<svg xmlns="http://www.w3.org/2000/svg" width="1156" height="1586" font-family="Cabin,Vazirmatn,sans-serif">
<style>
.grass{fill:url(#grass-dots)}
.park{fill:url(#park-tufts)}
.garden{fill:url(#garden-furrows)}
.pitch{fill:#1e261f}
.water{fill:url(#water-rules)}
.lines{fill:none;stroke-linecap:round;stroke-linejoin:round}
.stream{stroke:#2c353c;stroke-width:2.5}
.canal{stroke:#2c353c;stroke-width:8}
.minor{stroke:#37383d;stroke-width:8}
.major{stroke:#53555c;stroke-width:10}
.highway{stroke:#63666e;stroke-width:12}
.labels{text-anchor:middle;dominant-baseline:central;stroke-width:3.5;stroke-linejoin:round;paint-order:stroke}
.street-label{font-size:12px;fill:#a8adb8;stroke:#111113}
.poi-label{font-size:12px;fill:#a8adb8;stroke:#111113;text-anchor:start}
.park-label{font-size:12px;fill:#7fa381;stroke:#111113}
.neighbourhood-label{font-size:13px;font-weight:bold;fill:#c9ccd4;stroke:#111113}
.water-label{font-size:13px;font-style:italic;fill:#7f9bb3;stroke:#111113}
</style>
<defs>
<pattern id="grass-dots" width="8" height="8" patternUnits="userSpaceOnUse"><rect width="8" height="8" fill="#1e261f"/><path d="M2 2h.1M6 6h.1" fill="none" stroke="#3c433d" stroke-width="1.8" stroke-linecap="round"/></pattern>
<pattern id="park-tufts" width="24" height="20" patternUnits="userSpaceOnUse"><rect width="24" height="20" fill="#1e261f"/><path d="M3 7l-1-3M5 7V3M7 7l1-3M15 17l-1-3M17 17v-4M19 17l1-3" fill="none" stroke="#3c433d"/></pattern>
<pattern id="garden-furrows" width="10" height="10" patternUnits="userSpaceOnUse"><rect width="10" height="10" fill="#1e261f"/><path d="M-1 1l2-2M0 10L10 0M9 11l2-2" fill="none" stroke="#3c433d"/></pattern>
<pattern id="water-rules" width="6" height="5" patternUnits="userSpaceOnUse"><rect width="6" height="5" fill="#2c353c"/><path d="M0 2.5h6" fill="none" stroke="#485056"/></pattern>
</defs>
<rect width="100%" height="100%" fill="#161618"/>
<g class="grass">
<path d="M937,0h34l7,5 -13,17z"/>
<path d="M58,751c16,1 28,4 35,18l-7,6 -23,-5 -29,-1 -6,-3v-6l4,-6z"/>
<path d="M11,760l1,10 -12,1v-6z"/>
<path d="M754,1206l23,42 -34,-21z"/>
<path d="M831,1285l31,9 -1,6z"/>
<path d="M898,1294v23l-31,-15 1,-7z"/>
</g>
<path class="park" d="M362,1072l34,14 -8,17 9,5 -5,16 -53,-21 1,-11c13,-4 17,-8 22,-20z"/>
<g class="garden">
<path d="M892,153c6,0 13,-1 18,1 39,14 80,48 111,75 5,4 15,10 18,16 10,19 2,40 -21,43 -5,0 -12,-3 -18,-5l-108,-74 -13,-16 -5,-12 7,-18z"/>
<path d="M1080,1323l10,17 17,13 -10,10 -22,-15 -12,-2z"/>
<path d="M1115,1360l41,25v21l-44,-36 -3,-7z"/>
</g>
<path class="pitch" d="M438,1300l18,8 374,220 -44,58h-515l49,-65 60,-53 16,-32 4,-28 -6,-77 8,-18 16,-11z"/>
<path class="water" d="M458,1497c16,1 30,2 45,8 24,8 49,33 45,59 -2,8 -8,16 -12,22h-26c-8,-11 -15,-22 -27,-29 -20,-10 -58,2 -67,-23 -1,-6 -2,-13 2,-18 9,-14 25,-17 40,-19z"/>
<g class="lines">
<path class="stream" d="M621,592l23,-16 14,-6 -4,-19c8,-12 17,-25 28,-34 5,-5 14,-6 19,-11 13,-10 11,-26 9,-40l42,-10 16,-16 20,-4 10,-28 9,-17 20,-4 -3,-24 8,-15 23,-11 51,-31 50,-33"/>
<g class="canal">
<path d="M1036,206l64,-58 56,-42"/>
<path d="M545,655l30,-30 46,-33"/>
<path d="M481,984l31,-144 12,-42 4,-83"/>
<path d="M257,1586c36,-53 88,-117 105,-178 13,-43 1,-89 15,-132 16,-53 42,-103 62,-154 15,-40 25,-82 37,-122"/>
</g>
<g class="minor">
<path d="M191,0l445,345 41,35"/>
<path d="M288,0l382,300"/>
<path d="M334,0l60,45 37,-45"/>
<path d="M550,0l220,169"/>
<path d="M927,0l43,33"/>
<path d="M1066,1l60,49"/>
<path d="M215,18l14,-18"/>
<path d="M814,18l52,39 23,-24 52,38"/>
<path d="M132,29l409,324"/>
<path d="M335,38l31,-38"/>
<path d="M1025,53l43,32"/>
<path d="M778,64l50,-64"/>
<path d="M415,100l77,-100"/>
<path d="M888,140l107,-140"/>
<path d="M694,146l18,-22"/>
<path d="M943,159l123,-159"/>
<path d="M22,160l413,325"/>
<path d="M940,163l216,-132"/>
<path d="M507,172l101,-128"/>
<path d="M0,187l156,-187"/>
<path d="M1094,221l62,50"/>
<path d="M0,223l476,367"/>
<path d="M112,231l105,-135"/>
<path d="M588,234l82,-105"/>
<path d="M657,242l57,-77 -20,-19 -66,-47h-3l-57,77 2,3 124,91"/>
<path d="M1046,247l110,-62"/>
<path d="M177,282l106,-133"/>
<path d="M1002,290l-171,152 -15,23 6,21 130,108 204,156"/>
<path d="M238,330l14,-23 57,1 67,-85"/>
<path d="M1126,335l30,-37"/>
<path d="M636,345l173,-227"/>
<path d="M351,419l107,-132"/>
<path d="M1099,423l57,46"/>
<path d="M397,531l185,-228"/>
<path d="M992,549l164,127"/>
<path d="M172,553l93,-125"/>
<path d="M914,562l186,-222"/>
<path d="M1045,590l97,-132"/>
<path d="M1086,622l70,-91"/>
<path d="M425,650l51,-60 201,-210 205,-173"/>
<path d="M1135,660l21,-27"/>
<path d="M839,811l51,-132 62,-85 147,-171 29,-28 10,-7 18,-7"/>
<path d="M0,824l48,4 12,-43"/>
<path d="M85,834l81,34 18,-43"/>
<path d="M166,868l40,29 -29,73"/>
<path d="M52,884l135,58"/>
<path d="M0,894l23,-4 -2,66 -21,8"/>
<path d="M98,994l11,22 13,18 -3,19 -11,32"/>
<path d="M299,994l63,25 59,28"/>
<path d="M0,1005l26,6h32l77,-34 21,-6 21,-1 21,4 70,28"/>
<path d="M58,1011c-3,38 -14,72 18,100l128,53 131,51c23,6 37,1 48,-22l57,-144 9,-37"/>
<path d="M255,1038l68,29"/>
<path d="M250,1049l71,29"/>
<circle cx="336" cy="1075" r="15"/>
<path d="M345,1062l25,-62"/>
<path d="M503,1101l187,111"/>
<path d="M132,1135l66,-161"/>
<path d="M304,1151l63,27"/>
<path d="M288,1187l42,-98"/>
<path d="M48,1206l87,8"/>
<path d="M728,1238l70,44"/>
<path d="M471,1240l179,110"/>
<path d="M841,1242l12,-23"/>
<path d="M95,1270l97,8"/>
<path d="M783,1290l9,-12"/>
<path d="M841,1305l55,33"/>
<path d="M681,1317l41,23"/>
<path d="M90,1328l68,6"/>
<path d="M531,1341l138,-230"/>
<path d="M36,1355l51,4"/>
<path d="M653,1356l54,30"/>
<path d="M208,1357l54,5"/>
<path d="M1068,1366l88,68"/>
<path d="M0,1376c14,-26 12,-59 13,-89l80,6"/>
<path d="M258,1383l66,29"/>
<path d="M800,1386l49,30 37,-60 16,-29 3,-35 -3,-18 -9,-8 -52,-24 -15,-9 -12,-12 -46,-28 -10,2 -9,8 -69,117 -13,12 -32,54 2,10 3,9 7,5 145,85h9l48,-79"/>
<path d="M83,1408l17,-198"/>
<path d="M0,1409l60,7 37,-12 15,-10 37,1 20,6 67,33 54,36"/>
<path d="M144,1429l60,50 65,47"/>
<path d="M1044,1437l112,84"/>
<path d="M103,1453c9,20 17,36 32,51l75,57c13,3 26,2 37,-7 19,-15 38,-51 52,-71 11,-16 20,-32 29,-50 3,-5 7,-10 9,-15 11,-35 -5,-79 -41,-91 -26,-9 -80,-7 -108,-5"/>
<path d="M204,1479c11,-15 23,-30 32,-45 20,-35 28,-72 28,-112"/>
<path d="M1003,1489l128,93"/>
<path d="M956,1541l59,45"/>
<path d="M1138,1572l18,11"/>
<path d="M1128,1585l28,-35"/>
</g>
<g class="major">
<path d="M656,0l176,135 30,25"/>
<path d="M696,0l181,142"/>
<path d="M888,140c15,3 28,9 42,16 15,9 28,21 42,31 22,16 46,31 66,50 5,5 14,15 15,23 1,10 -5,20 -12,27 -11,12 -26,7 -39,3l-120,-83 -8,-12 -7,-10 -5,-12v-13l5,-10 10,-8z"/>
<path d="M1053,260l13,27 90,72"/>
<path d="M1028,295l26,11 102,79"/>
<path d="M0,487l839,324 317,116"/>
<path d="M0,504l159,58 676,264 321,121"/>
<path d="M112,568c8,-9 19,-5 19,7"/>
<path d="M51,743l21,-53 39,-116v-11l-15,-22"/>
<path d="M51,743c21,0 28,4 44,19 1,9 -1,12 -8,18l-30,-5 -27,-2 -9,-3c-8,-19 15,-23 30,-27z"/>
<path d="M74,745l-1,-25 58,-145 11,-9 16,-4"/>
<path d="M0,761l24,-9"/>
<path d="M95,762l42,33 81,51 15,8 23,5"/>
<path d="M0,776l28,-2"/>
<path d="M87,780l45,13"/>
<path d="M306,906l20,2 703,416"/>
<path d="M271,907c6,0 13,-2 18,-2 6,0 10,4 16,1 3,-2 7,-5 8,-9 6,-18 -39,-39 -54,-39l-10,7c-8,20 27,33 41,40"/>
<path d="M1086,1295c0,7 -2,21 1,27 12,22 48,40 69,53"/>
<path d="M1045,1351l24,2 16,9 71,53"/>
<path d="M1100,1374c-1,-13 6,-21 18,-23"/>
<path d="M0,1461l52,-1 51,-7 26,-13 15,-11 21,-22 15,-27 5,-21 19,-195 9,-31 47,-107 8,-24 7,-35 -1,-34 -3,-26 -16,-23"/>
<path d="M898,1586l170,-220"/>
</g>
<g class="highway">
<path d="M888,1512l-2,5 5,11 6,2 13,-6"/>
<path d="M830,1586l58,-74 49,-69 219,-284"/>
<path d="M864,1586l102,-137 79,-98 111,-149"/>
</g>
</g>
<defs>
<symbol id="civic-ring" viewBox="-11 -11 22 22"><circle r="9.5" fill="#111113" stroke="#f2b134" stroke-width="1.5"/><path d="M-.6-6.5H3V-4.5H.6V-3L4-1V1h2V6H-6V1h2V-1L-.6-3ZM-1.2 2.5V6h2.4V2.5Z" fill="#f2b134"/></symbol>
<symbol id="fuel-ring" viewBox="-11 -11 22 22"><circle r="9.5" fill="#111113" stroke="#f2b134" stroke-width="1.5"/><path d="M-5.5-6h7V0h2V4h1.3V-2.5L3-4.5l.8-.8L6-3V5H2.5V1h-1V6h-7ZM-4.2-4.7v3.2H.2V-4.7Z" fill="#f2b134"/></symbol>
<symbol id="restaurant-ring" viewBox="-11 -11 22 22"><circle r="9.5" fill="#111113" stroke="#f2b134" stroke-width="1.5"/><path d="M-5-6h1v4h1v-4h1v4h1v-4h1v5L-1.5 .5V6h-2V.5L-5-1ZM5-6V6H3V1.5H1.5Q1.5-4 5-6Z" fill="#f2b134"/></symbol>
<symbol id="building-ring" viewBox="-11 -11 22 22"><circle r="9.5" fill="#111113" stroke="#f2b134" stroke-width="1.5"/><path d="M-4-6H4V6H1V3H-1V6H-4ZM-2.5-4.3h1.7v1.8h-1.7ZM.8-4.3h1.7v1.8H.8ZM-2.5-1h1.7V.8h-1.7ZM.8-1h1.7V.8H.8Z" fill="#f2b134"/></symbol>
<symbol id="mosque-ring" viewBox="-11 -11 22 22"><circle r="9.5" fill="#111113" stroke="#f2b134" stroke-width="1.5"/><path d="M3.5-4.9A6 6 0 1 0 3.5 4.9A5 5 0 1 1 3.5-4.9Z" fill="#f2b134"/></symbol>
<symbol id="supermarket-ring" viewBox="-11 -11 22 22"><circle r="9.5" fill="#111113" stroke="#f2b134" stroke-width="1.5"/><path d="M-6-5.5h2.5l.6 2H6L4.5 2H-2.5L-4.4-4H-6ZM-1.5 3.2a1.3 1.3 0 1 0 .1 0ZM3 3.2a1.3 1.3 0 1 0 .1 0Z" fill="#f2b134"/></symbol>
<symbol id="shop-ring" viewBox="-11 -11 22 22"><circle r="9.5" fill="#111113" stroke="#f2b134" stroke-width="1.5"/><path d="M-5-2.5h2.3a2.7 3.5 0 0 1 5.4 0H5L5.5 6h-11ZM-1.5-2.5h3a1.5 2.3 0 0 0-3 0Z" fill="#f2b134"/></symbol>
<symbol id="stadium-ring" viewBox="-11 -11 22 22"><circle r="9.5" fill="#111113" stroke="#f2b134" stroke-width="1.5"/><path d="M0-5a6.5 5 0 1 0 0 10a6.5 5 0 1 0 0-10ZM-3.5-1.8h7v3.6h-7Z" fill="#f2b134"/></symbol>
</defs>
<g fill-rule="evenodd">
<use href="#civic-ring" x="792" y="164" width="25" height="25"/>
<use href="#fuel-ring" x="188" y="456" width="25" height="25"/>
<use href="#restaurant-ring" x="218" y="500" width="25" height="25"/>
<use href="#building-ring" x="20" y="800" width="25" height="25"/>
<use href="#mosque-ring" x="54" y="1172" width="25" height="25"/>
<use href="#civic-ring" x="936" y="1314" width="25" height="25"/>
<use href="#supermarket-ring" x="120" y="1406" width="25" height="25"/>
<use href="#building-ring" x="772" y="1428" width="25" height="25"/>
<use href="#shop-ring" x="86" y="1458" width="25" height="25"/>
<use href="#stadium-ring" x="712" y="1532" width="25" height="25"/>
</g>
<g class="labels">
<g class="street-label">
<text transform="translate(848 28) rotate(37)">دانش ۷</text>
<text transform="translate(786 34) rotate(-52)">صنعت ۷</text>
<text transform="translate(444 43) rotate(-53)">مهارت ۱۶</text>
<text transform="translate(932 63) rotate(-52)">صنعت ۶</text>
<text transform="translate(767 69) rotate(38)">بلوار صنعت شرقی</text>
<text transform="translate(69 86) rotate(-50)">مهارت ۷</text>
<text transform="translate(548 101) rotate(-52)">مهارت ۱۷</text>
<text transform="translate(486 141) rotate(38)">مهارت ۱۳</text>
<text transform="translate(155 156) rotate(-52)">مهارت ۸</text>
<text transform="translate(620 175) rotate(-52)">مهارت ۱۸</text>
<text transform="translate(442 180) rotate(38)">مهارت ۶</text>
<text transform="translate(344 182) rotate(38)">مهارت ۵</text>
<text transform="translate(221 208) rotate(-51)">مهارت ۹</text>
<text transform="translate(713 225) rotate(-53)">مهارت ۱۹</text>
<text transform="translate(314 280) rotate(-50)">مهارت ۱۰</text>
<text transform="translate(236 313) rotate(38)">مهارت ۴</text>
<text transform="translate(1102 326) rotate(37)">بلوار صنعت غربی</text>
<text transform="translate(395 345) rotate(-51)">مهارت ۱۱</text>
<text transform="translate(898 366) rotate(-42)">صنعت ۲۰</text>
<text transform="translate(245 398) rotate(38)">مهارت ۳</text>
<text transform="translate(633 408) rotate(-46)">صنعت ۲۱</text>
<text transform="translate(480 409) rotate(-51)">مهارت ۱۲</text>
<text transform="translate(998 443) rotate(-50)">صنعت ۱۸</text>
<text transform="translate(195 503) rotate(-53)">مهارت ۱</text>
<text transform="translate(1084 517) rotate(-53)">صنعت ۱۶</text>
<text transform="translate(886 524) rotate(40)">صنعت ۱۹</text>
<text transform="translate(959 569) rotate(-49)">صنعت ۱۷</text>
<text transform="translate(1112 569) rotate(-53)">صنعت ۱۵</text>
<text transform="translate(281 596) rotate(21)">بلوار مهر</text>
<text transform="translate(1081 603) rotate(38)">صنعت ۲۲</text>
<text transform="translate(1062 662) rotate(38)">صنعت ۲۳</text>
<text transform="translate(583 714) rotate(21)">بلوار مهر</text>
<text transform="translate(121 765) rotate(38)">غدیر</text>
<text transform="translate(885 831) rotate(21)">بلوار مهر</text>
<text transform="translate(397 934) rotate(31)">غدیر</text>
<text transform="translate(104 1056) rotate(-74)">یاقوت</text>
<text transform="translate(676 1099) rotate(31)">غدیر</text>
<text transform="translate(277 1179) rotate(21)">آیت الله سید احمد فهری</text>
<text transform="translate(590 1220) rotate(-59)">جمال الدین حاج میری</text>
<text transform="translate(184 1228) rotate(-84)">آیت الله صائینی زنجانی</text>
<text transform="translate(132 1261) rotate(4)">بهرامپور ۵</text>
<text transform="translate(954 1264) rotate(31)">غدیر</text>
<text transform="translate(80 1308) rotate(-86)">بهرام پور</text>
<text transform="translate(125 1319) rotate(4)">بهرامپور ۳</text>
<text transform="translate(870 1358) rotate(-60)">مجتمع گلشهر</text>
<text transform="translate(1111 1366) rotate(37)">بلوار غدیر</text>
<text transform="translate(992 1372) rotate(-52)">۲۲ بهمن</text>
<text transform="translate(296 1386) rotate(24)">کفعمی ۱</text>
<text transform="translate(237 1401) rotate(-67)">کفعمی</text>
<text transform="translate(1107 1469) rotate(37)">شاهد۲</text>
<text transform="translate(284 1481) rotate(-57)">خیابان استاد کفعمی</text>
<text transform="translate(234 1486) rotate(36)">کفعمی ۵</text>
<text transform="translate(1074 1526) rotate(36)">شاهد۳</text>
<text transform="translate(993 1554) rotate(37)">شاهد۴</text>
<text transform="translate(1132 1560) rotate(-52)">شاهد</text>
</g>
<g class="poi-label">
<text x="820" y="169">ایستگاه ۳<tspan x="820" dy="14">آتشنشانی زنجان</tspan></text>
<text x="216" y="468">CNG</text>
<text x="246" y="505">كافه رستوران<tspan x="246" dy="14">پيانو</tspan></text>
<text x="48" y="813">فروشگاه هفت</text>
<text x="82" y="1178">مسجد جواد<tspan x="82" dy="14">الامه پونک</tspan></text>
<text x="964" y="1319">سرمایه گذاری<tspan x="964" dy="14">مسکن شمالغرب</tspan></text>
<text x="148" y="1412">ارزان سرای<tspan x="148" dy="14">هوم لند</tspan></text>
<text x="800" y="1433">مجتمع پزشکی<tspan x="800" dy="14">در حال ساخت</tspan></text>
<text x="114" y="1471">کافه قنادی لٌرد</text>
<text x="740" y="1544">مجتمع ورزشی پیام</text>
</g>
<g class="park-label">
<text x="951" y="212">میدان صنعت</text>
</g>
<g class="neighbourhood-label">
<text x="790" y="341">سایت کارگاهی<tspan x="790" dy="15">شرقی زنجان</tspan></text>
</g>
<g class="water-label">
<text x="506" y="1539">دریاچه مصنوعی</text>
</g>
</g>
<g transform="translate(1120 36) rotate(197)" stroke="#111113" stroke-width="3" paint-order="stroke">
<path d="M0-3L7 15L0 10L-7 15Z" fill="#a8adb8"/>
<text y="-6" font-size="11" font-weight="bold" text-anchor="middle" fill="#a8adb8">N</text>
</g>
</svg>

* Problem requirements *
Copy every line from the records above that contains the word "lines".

* Your response *
.lines{fill:none;stroke-linecap:round;stroke-linejoin:round}
<g class="lines">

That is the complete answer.